Back in the peloton Rohan Dennis was called into action for his team leader Roglič, while QuickStep-AlphaVinyl remained up front too, the combined efforts of the teams chewing two minutes off the break’s lead as Movistar also joined the fray for Mas.
As the riders edged towards the midway point of the climb, more and more were left behind by Fabbro’s pacemaking, with Lutsenko and Craddock among those gone by the 11km mark, with Shaw gone not long after.

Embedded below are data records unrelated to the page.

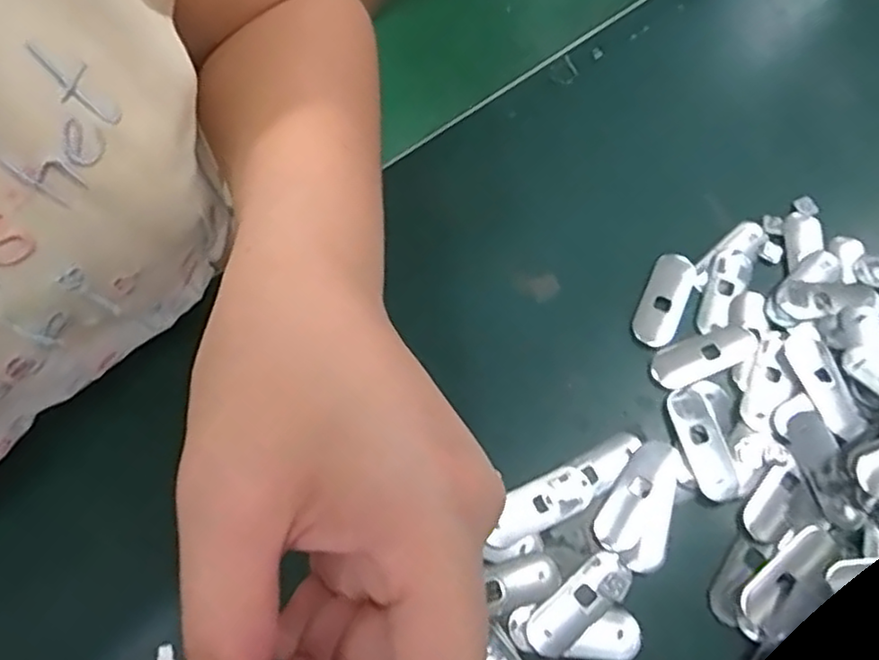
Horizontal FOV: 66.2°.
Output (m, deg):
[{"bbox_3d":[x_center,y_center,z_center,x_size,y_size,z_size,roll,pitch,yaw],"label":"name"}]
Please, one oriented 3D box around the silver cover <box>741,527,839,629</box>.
[{"bbox_3d":[0.139,0.097,0.270,0.048,0.006,0.015,-38,72,-16],"label":"silver cover"}]

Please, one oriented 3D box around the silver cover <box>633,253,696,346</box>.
[{"bbox_3d":[0.108,-0.015,0.321,0.019,0.004,0.052,23,68,9],"label":"silver cover"}]

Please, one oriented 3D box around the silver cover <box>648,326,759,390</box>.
[{"bbox_3d":[0.121,0.011,0.309,0.049,0.004,0.020,-22,68,-10],"label":"silver cover"}]

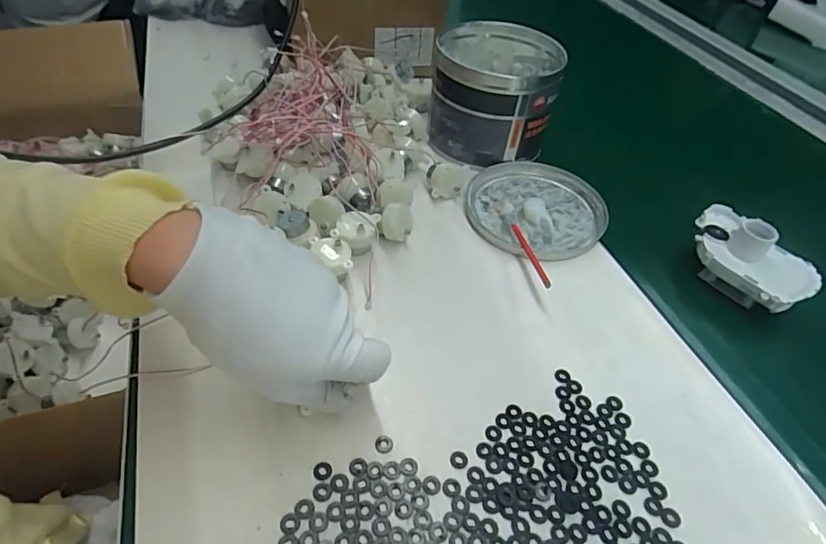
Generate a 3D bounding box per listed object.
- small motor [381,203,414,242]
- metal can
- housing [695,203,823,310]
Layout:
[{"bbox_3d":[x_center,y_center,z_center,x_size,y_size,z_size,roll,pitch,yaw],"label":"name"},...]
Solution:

With 7km to go, Fabbro still led the break with Kelderman, Carapaz, Hagen, Brenner, Soler, Polanc, Vine, and Gesbert in his wheel still at nine minutes up on the peloton. There, 3km down the mountain, Evenepoel and Mas enjoyed the company of two domestiques, while Roglič was already isolated in the group of 20 or so men.
Fabbro’s job was done 5km from the finish as Gesbert put in an attack, sending Soler and Hagen out the back too. Countering an effort from Polanc, Gesbert went again a kilometre later, gaining a small gap as Vine and Polanc dropped away.
Back in the peloton Mas was putting on the pressure with just over 6km to go, the Spaniard looking around to find Evenepoel and López on his wheel as Roglič and the other major GC contenders chased back on.
As the GC battle erupted, Carapaz made his move 2km from the finish, shortly after the chasers caught Gesbert. Rather than try multiple efforts, the Ecuadorian picked his spot to go all-out to devastating effect. Kelderman was closest, but the Olympic champion had too much for any of his chasers to make it back, and he’d celebrate a victory in his final Grand Tour for Ineos.
Back down the climb, the GC favourites had come together after the brief attack earlier on, with all the top nine in the standings racing together into the final 3km, led by the Ineos duo of Geoghegan Hart and Rodríguez.
With 1.5km to go it was Evenepoel who took it up at the front, showing to his rivals that his earlier crash hadn’t hindered his climbing ability. Only Mas, Rodríguez, Ayuso, Roglič, and López stuck with him at that point, with the likes of Almeida and Geoghegan Hart having dropped.
The Belgian pulled the group into the final kilometre with no difficulties and sprinted for the line with his rivals following his wheel all the way. The 15- and 14-place jumps from Kelderman and Polanc would be the biggest GC movements of the stage, with the top five remaining in situ.